Bad Data Handbook does a good job of giving a range of reasons for bad data and how to deal with them to get useful results. Data sets need to be complete, coherent, correct, traceable. The correct data analysis mechanisms and tools also need to be used. One of the important examples for the requirement of traceability and accountability is the Sarbanes-Oxley act in the United States that requires certification of various financial statements with criminal consequences for lapses.
The book explains how data which is available to a data scientist/analyst in current times may have a lot of information but not be readily suitable for the outlined objectives. Sometimes the collected dataset will have generic data such as census information which needs to be processed as per the data analysis objectives. At other times there will be specific data related to user feedback for a particular model of popular car.
The book outlines how data obtained from various sources needs to be analysed and processed for targeting specific requirements. In such analysis and processing data analysis objectives need to be kept in focus. Important things to consider is choosing the correct dataset satisfying the output requirements, choosing and designing correct primary keys. These are essential for data analysis across entire data sets without losing comprehension.
One of the topics covered in this book from database application usage is the E-R relationship diagram. Authors discuss how the Entity-Relationship diagram needs to be considered so that the inter-relationship between database structures is known to the data analysis team and can be readily utilized for data pivoting and other advanced data analysis constructs.
The book also discusses choosing the correct data format where it can be viewed and manipulated for the data analysis objectives. The raw data can require regular expression filtering to process data into target data set; otherwise, it will also fall into category of bad data. Sometimes converting data to plot/graph gives a useful pictorial output which is otherwise difficult to comprehend from the numbers by itself.
Sometimes the data needs to be extracted from format fit for human consumption to one for machine processing and vice-versa. The book discusses how these requirements present some unique challenges. Text with unknown or misrepresented character encoding can be bad data for a text processing application. Errors due to incompatible encoding characters can be resolved by moving to uniform Unicode charactersets. Normalizing code to standardized Unicode charactersets has its own challenges in the migration effort which is discussed in this book.
Another source of bad data explained here is the data processing application specific characters which leak into plain text and impact the quality of the data. Url encoding, html encoding and sql escaping can all leak into text generated by a web application and create further bad data. Most websites have a robots.txt file that tells web-crawlers which directories it can crawl, how often it can visit them and so on. The authors share some precautions while writing web-crawlers with or without taking help of robots.txt file which can avoid capture of incorrect data.

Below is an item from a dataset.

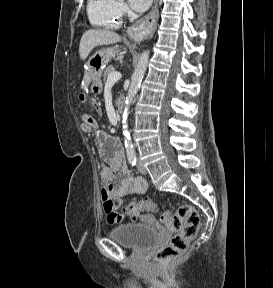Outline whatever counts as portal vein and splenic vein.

Also covered is how within survey data analysis, there are pros and cons for the operations performed on such survey data. By itself such data could have inaccuracies due to misrepresentation of facts from survey target audience and causing gaps in the collected information. The data analysis technique of imputing for such data improves statistics such as means and variances, however it is problematic for another aspect such as longitudinal analysis. Imputation bias and reporting error are two of the largest sources of bias in survey data, four other sources of bias are topcoding/bottomcoding, seam bias, proxy reporting, sample selection.